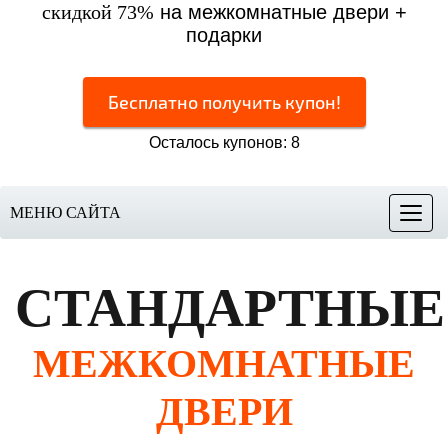
скидкой 73%
на межкомнатные двери +
подарки
Бесплатно получить купон!
Осталось купонов: 8
МЕНЮ САЙТА
Меню
СТАНДАРТНЫЕ
МЕЖКОМНАТНЫЕ
ДВЕРИ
------
- What the task asks -
What is needed is an exact copy of the entries, without any images.

- Output for this task -
скидкой 73%
на межкомнатные двери +
подарки
Бесплатно получить купон!
Осталось купонов: 8
МЕНЮ САЙТА
Меню
СТАНДАРТНЫЕ
МЕЖКОМНАТНЫЕ
ДВЕРИ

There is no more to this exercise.